Where air-supply systems to high-risk clinical settings (in the context of respiratory transmission) are suboptimal, following risk assessment including assurance of the efficacy and safety of the filtration unit, health and care settings may consider using portable industrial grade air filtration units containing HEPA filters.  As yet, evidence on the use of air scrubbers is limited and as such these should be used with caution.  The units should be capable of recirculating all of the room air, without interfering with the existing pressure differential of the room and should provide a minimum of 6 air changes per hour.  The unit must be sized appropriately for the room in which it will be utilised and maintenance contracts should be procured to accompany the unit.  It should be noted that these units do not provide additional fresh air into a space and there is no standard to measure the efficacy of these devices.  NHS Boards should satisfy themselves that these devices are suitable and if required, seek advice from estates departments. Boards should also assess (not limited to) the noise levels, power requirements, heat gains and potential trip hazards as part of the risk assessment.

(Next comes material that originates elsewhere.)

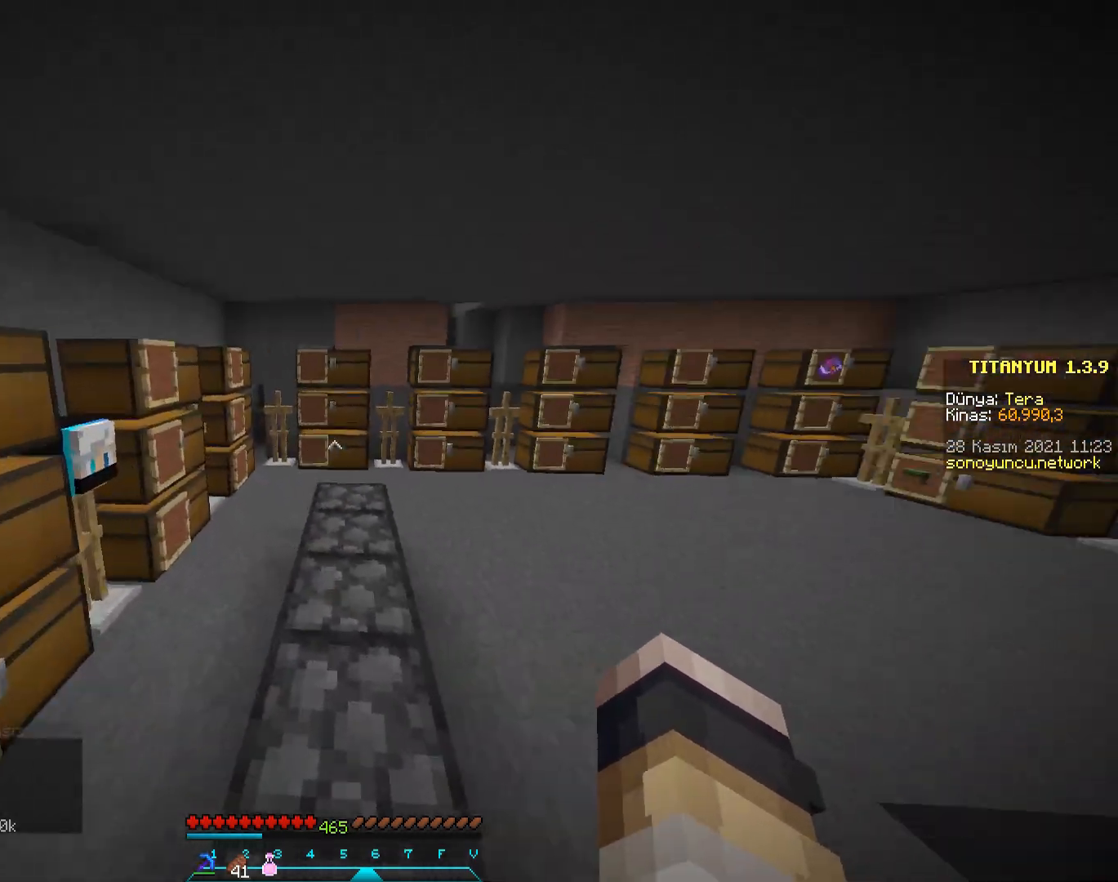
{"keys": ["space", "w"], "mouse": [], "events": []}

Currently, the CIBSE and SAGE resources below provide the best available independent views of air cleaning devices.

“Air purifiers” are typically used in domestic settings and should not be used in health and care settings.

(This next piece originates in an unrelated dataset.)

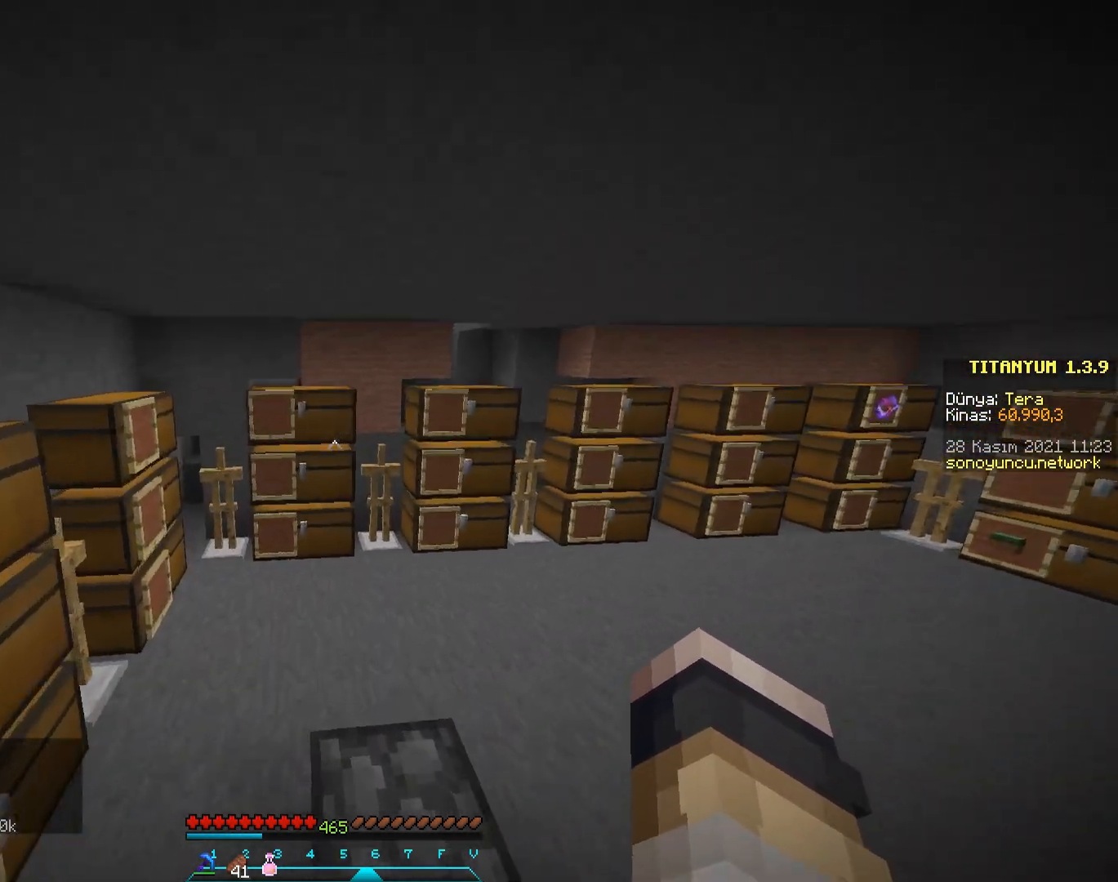
{"keys": ["space", "w"], "mouse": [], "events": []}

More information on ventilation in the context of COVID-19 can be found at the following resources;

CIBSE: Covid-19 Guidance: Ventilation

SAGE: Role of ventilation in controlling SARS-CoV-2

SAGE: Potential applications of air cleaning devices

5.3.5 Bed and treatment chair spacing

All NHS boards and care providers must aim to meet the minimum bed spacing requirements laid out in the guidance below for secondary care settings.  This takes account of ergonomics within the clinical environment and not just healthcare associated infection (HAI) risk.  Some other health and care settings may choose to adopt this guidance e.g. hospice settings.

Dental settings

Since 2014, HBN 00-03’s Figure 45 states a day treatment bay should achieve 2.45m width / centre-to-centre dimension. IM/2020/024 & its supplementary SIM2108 Fig 2B, assume a 0.5m diameter zone for the patient head and up to 3 trolley/ couch/ chair(s) in a row, will achieve a 2m physical distancing, i.e. a minimum 2.5m centre-to-centre.